AW: opamp compensation in integrator application (was:Re: Descret OTA )

terry michaels 104065.2340 at compuserve.com
Thu Feb 25 15:04:55 CET 1999


Message text written by Haible Juergen
>Hi Terry,

that's pretty much how I see it, too. Make the opamp as fast as possible,
and care
for stability by increasing the noise gain. 
But what if they would have compensated the 301 (i.e. made it slower) for
unity gain
stability, and then built a "normal" integrator around it (without the cap
to ground) ?
My "feeling" says it would be an inferior solution, but I haven't done the
calculations
to back it up.
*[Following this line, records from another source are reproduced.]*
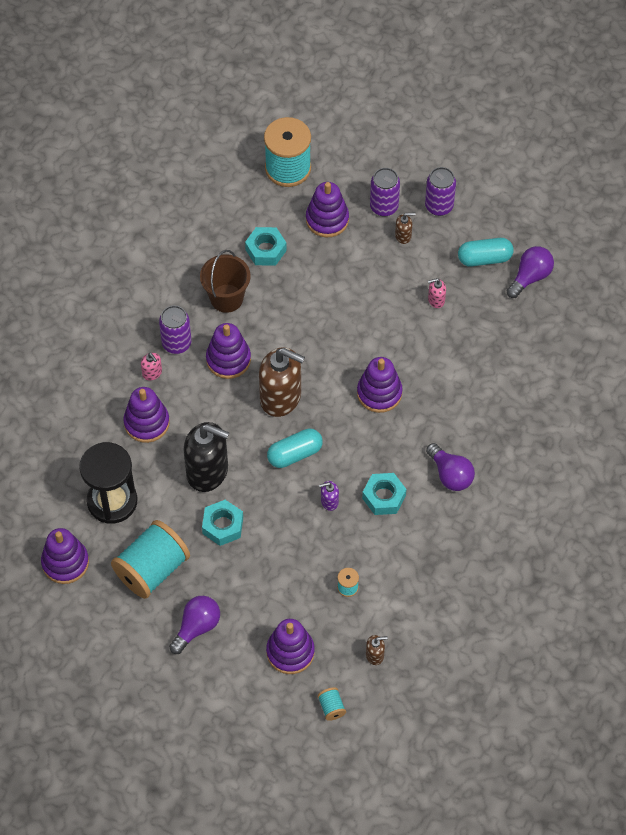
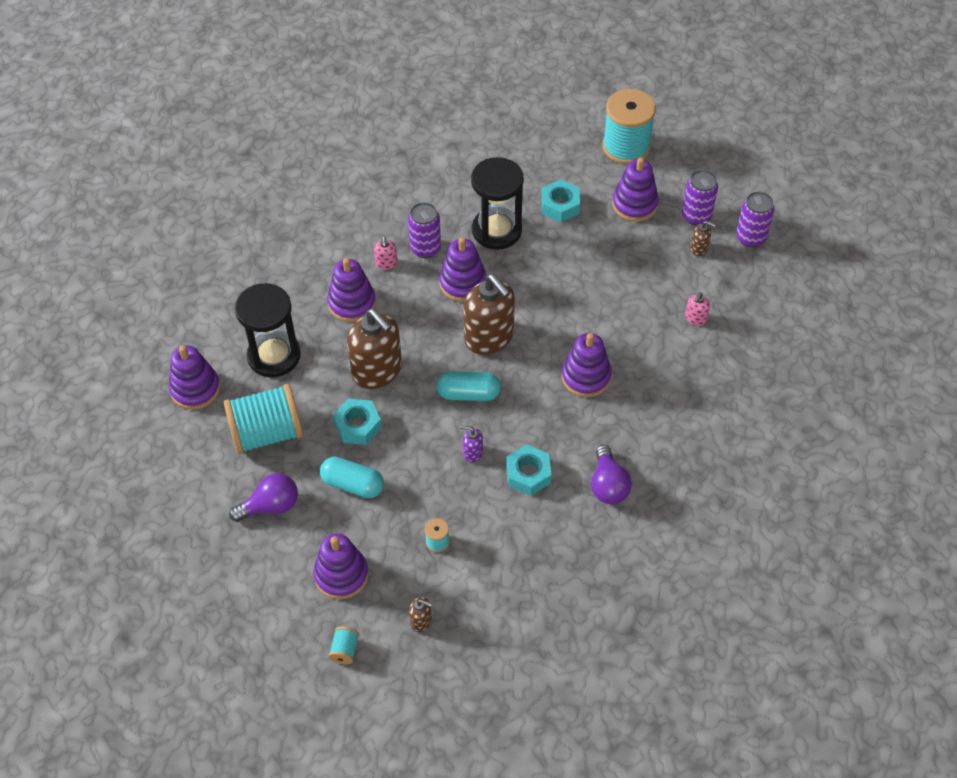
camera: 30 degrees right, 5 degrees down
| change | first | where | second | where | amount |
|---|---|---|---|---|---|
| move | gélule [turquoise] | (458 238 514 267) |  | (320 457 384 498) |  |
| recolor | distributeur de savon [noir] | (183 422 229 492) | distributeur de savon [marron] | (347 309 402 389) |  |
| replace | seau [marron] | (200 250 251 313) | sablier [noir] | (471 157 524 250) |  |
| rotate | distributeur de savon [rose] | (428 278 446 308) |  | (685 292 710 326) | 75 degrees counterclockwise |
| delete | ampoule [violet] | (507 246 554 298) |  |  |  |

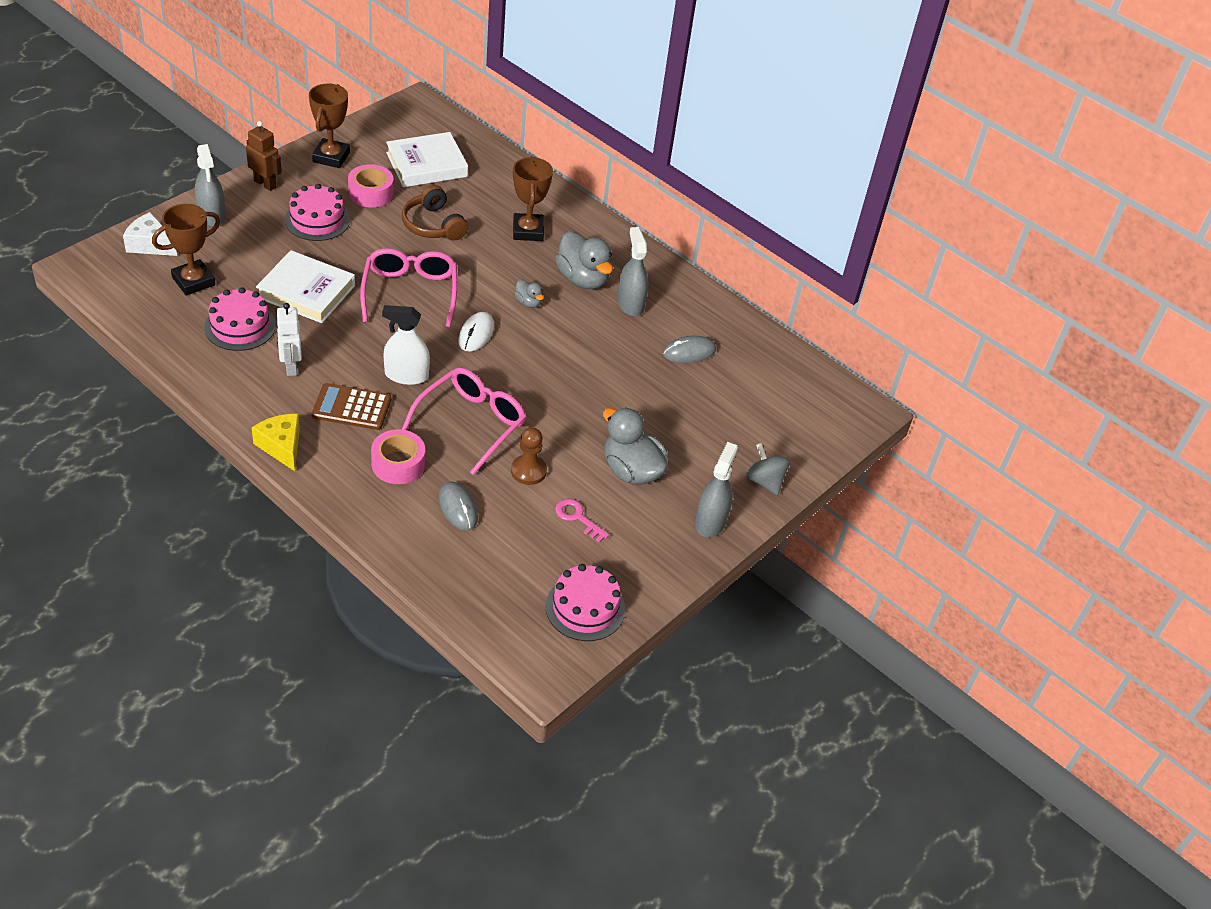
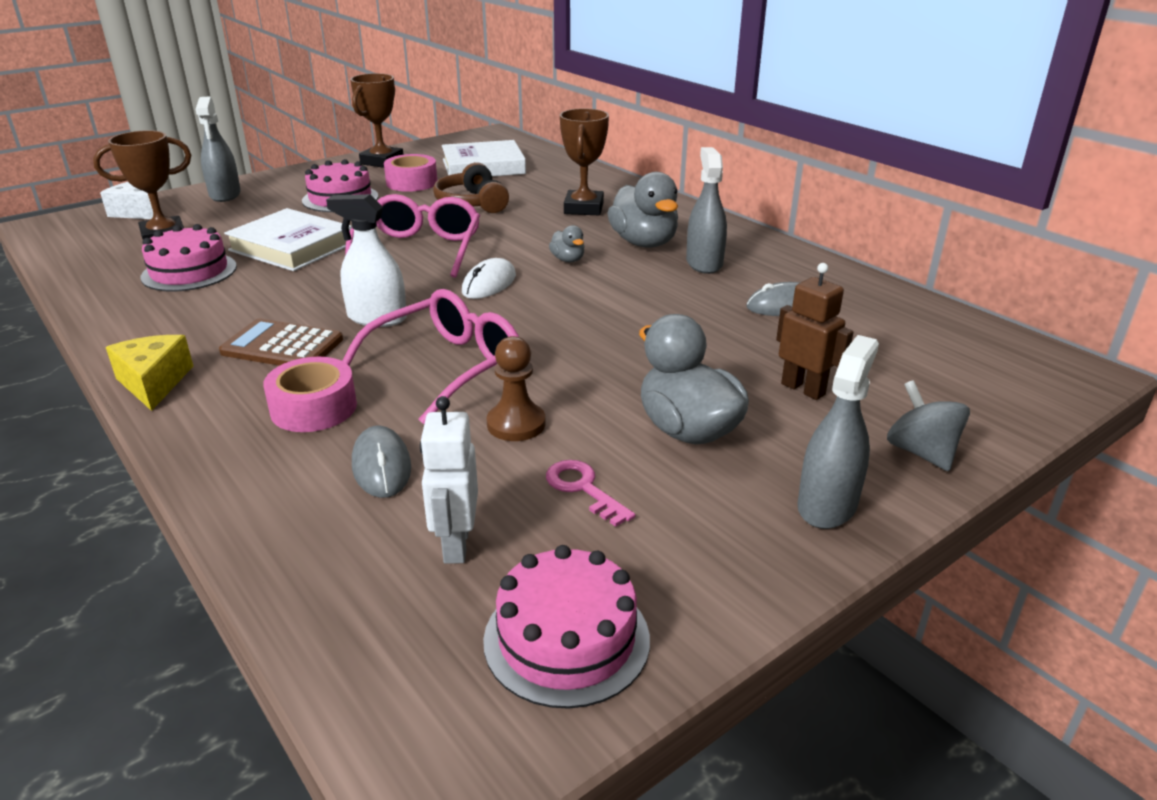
camera: 15 degrees right, 15 degrees down
| change | first | where | second | where | amount |
|---|---|---|---|---|---|
| move | robot [blanc] | (276 303 302 376) |  | (420 396 478 564) |  |
| move | robot [marron] | (246 121 282 191) |  | (776 263 854 400) |  |

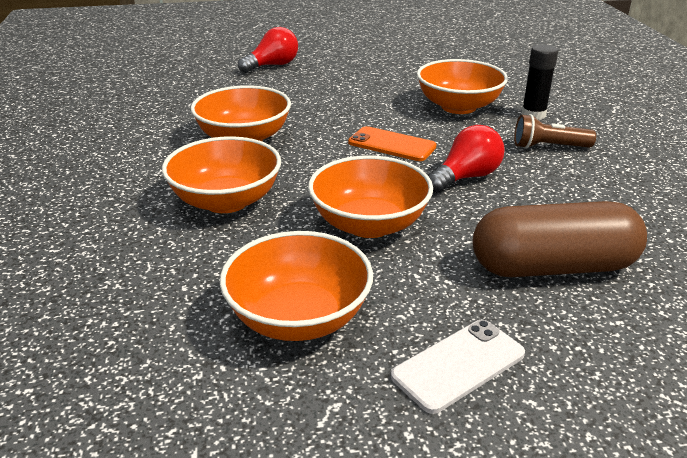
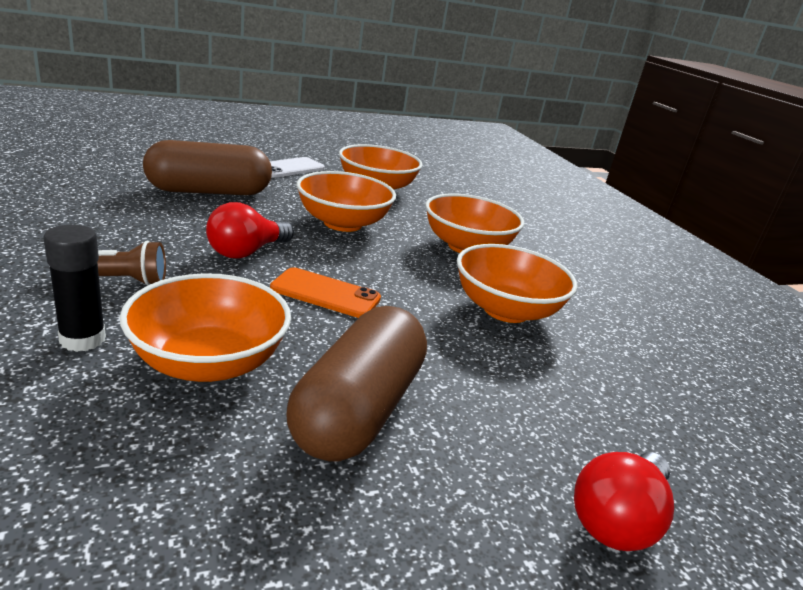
camera: 165 degrees right, 5 degrees down
| change | first | where | second | where | amount |
|---|---|---|---|---|---|
| insert |  |  | gélule [marron] | (286 306 427 461) |  |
Would you say that the difference is still neglegible,
because of the
overall integrator function ?

JH.
<

Hi Juergen:

With normal compensation, and no cap to ground, the overall performance of
the circuit would be inferior for the following reasons:
1.  You could have slew rate limitations at the upper part of the audio
band when there is a large signal swing.
2.  Distortion will increase, especially at higher frequencies, because the
open loop gain is reduced, so there is less gain to counter the inherent
non-linearity of the opamp transfer characteristic.  Gain error will
increase.
3.  Transient response is poorer.

Whoever designed the ARP circuit knew what he was doing, he got good
performance out of a poor (by todays standards) opamp.